After that, the drag queen will read either a feminist fairy tale or a story - such as The Boy Princess - that questions gender norms.

“At that age, all the kids are gender-fluid,” says Canham. “They’re not constrained by gender norms. I think it’s important to find strong female characters that girls can identify with - who think about more than what dress they wear to the prom, and don’t want to marry the first man they come across.”

Aimee agrees. The story hour, she says, is a way to tackle some of the most deeply ingrained social prejudices. “I think that bringing a drag queen to children is a great way to expose kids to the idea that some people are different in the way that they dress and present their gender,” she says.

“Traditionally, queer people - especially queer people who don’t present their gender in a mainstream way - have been kept away from kids. So I think that we are sending a strong message to children: people who are different are fun to be around.
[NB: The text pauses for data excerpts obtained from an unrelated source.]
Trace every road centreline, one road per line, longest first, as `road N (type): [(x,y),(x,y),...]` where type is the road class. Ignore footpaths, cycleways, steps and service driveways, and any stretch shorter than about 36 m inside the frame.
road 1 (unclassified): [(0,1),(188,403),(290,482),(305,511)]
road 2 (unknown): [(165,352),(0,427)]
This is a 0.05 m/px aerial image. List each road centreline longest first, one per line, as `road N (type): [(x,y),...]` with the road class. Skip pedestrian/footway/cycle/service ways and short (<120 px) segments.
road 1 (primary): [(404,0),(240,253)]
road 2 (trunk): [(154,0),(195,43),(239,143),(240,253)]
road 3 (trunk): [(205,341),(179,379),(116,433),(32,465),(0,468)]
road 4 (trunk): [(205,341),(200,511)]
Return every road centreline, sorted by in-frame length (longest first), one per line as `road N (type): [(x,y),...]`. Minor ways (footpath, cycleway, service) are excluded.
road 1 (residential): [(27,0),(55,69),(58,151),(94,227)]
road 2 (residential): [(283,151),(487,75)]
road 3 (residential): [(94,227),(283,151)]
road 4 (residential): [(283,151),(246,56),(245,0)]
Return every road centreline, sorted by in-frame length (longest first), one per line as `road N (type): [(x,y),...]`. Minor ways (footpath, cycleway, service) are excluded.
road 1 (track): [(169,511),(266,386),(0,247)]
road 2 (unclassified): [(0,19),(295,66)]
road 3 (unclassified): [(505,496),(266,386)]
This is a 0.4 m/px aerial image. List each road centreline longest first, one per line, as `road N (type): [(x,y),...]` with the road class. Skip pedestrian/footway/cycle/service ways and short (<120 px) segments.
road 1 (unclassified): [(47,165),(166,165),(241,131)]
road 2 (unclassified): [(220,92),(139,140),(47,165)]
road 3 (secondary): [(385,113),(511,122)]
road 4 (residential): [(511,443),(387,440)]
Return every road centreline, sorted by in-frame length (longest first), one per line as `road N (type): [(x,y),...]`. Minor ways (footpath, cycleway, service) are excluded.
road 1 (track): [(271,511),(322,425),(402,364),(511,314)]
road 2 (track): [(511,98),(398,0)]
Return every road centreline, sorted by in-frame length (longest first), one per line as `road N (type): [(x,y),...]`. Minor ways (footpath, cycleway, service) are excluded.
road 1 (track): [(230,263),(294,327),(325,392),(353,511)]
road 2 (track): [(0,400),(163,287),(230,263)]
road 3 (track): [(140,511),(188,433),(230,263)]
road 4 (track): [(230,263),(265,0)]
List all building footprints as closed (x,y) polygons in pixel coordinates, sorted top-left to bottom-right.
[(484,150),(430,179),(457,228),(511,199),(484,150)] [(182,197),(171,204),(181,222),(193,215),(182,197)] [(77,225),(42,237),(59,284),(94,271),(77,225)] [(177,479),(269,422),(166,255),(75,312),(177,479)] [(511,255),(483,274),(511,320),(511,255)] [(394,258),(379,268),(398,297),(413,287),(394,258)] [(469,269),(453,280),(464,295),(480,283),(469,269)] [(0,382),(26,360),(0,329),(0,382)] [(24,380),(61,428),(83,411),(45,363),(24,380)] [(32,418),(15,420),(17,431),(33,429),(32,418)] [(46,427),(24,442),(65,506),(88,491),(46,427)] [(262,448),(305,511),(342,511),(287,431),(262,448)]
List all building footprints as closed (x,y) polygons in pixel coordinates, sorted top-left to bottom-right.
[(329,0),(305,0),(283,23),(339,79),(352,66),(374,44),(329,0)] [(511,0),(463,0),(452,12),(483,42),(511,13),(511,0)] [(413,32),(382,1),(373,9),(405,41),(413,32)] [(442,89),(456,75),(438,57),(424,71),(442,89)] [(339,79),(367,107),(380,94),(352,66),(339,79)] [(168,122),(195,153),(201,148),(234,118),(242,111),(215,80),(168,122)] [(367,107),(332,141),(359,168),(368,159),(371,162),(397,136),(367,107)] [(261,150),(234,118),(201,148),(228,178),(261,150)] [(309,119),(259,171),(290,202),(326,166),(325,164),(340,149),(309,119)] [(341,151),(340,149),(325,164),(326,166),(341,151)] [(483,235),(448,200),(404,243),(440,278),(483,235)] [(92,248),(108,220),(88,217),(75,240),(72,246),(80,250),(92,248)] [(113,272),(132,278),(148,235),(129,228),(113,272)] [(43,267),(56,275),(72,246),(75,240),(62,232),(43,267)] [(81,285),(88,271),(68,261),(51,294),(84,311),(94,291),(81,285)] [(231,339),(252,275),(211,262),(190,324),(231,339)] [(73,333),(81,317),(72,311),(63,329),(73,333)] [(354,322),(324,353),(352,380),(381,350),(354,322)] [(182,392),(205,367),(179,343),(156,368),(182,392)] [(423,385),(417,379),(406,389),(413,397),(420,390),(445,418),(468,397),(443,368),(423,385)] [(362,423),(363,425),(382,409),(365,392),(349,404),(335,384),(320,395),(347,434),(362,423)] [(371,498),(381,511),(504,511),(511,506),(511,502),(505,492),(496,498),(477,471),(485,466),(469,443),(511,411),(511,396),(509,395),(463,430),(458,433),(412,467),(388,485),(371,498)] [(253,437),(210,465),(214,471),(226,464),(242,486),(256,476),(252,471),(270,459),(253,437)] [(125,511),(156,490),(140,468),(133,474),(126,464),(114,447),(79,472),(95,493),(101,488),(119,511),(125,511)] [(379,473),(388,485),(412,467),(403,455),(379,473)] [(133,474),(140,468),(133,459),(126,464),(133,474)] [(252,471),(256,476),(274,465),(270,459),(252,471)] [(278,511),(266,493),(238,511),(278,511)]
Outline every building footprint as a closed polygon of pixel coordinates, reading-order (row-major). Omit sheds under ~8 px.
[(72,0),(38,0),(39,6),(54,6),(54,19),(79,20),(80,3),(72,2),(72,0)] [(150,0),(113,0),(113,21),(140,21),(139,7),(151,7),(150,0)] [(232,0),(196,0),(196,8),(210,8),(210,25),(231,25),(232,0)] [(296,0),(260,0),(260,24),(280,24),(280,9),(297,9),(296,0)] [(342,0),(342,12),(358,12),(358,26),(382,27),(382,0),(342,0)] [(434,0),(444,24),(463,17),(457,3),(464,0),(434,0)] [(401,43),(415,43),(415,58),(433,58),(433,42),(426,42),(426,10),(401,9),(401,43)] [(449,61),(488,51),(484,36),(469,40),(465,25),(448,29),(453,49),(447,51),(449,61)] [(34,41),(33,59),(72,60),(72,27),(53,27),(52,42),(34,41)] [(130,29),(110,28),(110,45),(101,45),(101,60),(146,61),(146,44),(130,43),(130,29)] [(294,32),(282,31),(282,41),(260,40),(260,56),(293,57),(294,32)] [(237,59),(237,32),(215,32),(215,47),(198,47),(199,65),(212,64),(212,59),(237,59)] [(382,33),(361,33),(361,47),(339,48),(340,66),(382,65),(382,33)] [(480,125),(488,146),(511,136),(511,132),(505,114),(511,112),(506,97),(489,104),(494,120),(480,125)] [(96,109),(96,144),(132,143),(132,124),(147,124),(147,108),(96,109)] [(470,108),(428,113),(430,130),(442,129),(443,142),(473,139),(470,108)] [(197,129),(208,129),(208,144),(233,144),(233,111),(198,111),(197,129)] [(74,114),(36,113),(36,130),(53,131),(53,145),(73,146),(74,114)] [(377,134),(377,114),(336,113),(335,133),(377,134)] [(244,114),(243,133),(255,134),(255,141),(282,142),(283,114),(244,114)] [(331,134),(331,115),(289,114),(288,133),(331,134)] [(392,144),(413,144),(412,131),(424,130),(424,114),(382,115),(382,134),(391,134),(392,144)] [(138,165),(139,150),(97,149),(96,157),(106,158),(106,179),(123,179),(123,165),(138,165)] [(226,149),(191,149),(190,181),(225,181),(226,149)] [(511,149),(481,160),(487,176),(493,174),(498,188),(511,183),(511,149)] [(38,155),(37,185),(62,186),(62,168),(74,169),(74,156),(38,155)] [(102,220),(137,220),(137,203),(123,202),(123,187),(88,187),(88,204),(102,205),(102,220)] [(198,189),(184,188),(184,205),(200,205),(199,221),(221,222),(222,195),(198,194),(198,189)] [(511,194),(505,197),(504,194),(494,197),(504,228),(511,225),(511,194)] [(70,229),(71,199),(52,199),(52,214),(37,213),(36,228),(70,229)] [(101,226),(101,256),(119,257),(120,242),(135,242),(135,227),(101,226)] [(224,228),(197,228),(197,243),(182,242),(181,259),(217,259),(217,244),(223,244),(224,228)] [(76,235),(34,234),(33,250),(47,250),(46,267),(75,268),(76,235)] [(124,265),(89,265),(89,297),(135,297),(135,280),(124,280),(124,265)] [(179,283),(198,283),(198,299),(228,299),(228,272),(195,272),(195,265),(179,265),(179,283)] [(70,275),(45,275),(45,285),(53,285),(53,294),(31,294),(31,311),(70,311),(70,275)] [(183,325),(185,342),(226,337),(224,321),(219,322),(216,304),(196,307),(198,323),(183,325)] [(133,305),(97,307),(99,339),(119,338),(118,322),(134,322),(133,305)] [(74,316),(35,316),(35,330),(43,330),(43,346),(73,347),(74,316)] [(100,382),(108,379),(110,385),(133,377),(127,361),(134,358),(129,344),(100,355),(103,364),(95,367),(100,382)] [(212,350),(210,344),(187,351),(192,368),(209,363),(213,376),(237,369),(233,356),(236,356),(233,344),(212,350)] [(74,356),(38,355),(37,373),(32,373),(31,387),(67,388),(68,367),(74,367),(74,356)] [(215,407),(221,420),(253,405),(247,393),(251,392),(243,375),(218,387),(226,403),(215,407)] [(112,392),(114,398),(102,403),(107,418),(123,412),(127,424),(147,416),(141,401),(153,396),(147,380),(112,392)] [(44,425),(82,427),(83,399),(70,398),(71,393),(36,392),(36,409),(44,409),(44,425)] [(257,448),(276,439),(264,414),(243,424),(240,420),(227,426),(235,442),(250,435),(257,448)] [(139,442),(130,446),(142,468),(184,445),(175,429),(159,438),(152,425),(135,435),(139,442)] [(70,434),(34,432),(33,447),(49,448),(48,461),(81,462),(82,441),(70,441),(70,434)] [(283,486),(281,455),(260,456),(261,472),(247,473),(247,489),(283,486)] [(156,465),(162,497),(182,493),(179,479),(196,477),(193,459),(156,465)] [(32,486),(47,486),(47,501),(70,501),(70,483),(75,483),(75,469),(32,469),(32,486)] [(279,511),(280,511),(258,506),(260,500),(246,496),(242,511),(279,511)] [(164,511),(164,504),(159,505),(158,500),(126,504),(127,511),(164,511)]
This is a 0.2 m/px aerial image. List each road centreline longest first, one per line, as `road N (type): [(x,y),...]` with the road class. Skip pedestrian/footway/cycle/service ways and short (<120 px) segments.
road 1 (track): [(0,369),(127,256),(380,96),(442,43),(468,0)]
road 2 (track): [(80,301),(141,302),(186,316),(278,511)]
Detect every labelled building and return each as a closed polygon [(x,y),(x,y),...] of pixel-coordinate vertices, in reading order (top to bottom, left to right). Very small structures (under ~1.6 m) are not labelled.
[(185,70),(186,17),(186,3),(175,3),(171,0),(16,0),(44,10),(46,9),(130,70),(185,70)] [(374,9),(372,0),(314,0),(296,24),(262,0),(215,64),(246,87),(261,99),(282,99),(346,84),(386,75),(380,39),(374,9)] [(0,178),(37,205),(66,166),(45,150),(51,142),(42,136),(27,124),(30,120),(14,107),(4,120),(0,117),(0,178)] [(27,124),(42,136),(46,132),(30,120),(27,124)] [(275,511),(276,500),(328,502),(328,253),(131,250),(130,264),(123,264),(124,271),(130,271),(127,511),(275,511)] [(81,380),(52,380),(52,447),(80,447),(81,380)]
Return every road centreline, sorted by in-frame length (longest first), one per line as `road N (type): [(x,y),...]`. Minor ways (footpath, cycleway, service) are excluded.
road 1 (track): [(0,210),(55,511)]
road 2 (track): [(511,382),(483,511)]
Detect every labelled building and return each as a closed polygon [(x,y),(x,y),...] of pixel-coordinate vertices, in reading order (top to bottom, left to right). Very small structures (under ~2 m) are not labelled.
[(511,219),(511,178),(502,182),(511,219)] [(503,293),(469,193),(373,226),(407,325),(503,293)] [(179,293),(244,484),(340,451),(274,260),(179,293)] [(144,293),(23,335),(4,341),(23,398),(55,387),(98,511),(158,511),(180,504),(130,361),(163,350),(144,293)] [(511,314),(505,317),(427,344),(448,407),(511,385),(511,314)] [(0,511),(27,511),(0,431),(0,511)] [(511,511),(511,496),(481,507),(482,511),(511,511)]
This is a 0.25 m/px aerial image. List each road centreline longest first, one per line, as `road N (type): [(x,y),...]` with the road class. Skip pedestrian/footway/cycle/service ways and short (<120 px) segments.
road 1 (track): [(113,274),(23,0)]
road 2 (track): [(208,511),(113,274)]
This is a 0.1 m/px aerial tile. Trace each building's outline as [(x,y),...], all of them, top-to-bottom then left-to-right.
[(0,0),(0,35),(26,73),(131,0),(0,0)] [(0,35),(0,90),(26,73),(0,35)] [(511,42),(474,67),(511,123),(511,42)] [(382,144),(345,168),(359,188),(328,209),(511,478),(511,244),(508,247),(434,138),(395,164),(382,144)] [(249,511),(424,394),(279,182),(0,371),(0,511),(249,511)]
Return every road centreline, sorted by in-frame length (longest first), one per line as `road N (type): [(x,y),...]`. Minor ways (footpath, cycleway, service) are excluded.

“They’re not scary and taboo; they’re someone who can come into the classroom and read a book.”

Connell believes that a single memorable storytelling experience can inspire new interest in reading among children. But, he adds, drag readers should remember that the performance - however fabulous - is not the whole point.

“The environment and the atmosphere created around reading are more important than the adult reader,” he says. “Performance is not the most important thing. Comfort, reassurance, familiarity, a sense of delight, personal engagement, questioning and discussion - these will help children become readers and become active, responsible and questioning adults.”